Krulak, a two-time Purple Heart recipient and son of legendary Lt. Gen. Victor "Brute" Krulak, went on to say that "disregard for the law undermines our national security," and it would negatively impact combat effectiveness, increase the risk to U.S. troops, and provide a propaganda boon to extremists.
The retired general's statement came in response to recent reporting over the weekend that Trump was considering the possibility of issuing pardons on Memorial Day to Navy SEAL Chief Edward Gallagher and Special Forces Maj. Matthew Golsteyn — both of which are currently undergoing court-martial proceedings on separate war crimes charges — as well as a group of Marine scout snipers who were accused of urinating on the bodies of Taliban corpses in 2011.
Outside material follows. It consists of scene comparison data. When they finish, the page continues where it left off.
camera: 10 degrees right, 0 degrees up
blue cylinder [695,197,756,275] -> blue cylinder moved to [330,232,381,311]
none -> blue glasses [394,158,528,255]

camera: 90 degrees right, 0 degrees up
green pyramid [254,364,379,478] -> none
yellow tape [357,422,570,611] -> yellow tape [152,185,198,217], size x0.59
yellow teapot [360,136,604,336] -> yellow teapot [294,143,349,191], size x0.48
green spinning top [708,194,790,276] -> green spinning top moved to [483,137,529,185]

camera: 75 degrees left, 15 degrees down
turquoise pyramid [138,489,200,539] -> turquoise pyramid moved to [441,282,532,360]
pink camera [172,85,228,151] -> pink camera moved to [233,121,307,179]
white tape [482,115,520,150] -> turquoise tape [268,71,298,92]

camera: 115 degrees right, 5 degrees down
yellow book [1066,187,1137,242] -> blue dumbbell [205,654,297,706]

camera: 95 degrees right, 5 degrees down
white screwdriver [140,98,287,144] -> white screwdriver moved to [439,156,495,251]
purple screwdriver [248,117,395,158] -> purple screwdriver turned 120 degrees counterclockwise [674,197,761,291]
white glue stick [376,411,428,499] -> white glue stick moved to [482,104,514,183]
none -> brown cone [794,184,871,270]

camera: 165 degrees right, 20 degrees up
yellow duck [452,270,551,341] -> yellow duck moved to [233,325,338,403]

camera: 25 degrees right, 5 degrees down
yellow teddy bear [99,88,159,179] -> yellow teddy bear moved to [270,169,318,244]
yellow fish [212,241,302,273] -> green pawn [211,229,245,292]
When reached for further comment by Task & Purpose, Krulak said that he and more than 170 retired generals and admirals had previously done work on anti-torture legislation with Human Rights First, the organization that posted the statement.
"No sooner do we see victory there before we have a president who is going to pardon people who have been found guilty or are suspected of guilt under the Uniform Code of Military Justice," Krulak told Task & Purpose in a brief phone interview.
"We can talk all we want about what he's doing with the rule of law under his authority but to start saying that a trial by jury under the UCMJ is now something that can be overturned is sending just a terrible signal to the men and women who are currently serving," Krulak said. "It sets a precedent that we could possibly regret."
In his written statement, Krulak also referenced a Tuesday tweet from retired Gen. Martin Dempsey, the former Chairman of the Joint Chiefs of Staff, who criticized the "wholesale pardon of US service members accused of war crimes," though he did not mention Trump's name.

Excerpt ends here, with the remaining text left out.